Each entry below is to be copied verbatim, with no line missing.

─── GIVEN DATA

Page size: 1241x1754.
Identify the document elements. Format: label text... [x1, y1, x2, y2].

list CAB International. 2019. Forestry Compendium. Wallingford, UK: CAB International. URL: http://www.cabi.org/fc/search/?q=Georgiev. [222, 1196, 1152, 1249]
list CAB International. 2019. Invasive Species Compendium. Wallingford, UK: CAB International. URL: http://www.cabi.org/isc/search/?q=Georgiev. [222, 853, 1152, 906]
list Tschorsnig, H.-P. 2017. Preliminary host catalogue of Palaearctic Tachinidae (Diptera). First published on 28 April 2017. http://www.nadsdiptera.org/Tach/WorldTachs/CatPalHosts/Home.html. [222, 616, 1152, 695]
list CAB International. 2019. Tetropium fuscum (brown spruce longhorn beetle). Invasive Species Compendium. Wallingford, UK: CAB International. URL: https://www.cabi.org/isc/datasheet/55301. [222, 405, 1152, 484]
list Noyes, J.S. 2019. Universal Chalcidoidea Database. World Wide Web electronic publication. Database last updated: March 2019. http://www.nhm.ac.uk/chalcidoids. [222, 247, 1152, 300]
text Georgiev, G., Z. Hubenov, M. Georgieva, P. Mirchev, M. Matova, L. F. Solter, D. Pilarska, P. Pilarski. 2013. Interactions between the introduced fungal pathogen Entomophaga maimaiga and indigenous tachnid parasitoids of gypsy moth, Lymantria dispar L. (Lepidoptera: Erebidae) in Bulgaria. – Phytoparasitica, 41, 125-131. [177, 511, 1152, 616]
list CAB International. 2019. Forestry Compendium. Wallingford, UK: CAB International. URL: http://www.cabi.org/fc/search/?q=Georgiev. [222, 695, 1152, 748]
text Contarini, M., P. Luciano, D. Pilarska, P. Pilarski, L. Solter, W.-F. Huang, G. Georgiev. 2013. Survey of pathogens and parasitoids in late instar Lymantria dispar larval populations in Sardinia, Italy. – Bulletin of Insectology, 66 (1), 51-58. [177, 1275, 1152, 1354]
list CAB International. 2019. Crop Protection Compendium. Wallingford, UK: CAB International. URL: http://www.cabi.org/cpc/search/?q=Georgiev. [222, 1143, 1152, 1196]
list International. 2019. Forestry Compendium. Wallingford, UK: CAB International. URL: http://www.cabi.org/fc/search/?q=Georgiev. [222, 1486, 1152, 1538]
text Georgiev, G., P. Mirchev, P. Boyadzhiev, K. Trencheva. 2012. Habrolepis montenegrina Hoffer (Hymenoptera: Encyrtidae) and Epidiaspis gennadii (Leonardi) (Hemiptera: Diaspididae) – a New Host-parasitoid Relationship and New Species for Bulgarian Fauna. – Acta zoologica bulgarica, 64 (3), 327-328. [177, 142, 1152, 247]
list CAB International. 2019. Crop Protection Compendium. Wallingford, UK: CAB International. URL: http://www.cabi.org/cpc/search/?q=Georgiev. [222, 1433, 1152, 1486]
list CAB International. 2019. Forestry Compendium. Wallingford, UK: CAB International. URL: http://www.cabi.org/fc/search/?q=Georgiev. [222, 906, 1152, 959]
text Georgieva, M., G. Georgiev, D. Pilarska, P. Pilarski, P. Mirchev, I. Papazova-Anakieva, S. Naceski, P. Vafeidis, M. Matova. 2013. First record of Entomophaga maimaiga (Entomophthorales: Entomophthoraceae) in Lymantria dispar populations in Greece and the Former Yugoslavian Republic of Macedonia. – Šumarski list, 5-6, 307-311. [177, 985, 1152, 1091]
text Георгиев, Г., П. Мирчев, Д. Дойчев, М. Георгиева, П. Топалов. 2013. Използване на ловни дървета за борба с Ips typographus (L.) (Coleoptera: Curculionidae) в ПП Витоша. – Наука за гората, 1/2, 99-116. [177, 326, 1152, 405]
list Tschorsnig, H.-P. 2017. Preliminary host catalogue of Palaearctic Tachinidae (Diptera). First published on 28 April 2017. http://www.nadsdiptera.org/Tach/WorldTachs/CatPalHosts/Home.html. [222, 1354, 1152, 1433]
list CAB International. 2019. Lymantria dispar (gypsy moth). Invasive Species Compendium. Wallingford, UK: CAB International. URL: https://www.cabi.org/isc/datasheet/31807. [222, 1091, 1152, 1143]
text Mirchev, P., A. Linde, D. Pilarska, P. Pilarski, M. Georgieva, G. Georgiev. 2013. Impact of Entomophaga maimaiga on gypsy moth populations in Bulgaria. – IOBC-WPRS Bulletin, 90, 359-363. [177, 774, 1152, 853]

──────

## SOLUTION TO THE PROBLEM
Page size: 1241x1754.
Identify the document elements. Format: label text... [x1, y1, x2, y2].

list CAB International. 2019. Forestry Compendium. Wallingford, UK: CAB International. URL: http://www.cabi.org/fc/search/?q=Georgiev. [222, 1196, 1152, 1249]
list CAB International. 2019. Invasive Species Compendium. Wallingford, UK: CAB International. URL: http://www.cabi.org/isc/search/?q=Georgiev. [222, 853, 1152, 906]
list Tschorsnig, H.-P. 2017. Preliminary host catalogue of Palaearctic Tachinidae (Diptera). First published on 28 April 2017. http://www.nadsdiptera.org/Tach/WorldTachs/CatPalHosts/Home.html. [222, 616, 1152, 695]
list CAB International. 2019. Tetropium fuscum (brown spruce longhorn beetle). Invasive Species Compendium. Wallingford, UK: CAB International. URL: https://www.cabi.org/isc/datasheet/55301. [222, 405, 1152, 484]
list Noyes, J.S. 2019. Universal Chalcidoidea Database. World Wide Web electronic publication. Database last updated: March 2019. http://www.nhm.ac.uk/chalcidoids. [222, 247, 1152, 300]
text Georgiev, G., Z. Hubenov, M. Georgieva, P. Mirchev, M. Matova, L. F. Solter, D. Pilarska, P. Pilarski. 2013. Interactions between the introduced fungal pathogen Entomophaga maimaiga and indigenous tachnid parasitoids of gypsy moth, Lymantria dispar L. (Lepidoptera: Erebidae) in Bulgaria. – Phytoparasitica, 41, 125-131. [177, 511, 1152, 616]
list CAB International. 2019. Forestry Compendium. Wallingford, UK: CAB International. URL: http://www.cabi.org/fc/search/?q=Georgiev. [222, 695, 1152, 748]
text Contarini, M., P. Luciano, D. Pilarska, P. Pilarski, L. Solter, W.-F. Huang, G. Georgiev. 2013. Survey of pathogens and parasitoids in late instar Lymantria dispar larval populations in Sardinia, Italy. – Bulletin of Insectology, 66 (1), 51-58. [177, 1275, 1152, 1354]
list CAB International. 2019. Crop Protection Compendium. Wallingford, UK: CAB International. URL: http://www.cabi.org/cpc/search/?q=Georgiev. [222, 1143, 1152, 1196]
list International. 2019. Forestry Compendium. Wallingford, UK: CAB International. URL: http://www.cabi.org/fc/search/?q=Georgiev. [222, 1486, 1152, 1538]
text Georgiev, G., P. Mirchev, P. Boyadzhiev, K. Trencheva. 2012. Habrolepis montenegrina Hoffer (Hymenoptera: Encyrtidae) and Epidiaspis gennadii (Leonardi) (Hemiptera: Diaspididae) – a New Host-parasitoid Relationship and New Species for Bulgarian Fauna. – Acta zoologica bulgarica, 64 (3), 327-328. [177, 142, 1152, 247]
list CAB International. 2019. Crop Protection Compendium. Wallingford, UK: CAB International. URL: http://www.cabi.org/cpc/search/?q=Georgiev. [222, 1433, 1152, 1486]
list CAB International. 2019. Forestry Compendium. Wallingford, UK: CAB International. URL: http://www.cabi.org/fc/search/?q=Georgiev. [222, 906, 1152, 959]
text Georgieva, M., G. Georgiev, D. Pilarska, P. Pilarski, P. Mirchev, I. Papazova-Anakieva, S. Naceski, P. Vafeidis, M. Matova. 2013. First record of Entomophaga maimaiga (Entomophthorales: Entomophthoraceae) in Lymantria dispar populations in Greece and the Former Yugoslavian Republic of Macedonia. – Šumarski list, 5-6, 307-311. [177, 985, 1152, 1091]
text Георгиев, Г., П. Мирчев, Д. Дойчев, М. Георгиева, П. Топалов. 2013. Използване на ловни дървета за борба с Ips typographus (L.) (Coleoptera: Curculionidae) в ПП Витоша. – Наука за гората, 1/2, 99-116. [177, 326, 1152, 405]
list Tschorsnig, H.-P. 2017. Preliminary host catalogue of Palaearctic Tachinidae (Diptera). First published on 28 April 2017. http://www.nadsdiptera.org/Tach/WorldTachs/CatPalHosts/Home.html. [222, 1354, 1152, 1433]
list CAB International. 2019. Lymantria dispar (gypsy moth). Invasive Species Compendium. Wallingford, UK: CAB International. URL: https://www.cabi.org/isc/datasheet/31807. [222, 1091, 1152, 1143]
text Mirchev, P., A. Linde, D. Pilarska, P. Pilarski, M. Georgieva, G. Georgiev. 2013. Impact of Entomophaga maimaiga on gypsy moth populations in Bulgaria. – IOBC-WPRS Bulletin, 90, 359-363. [177, 774, 1152, 853]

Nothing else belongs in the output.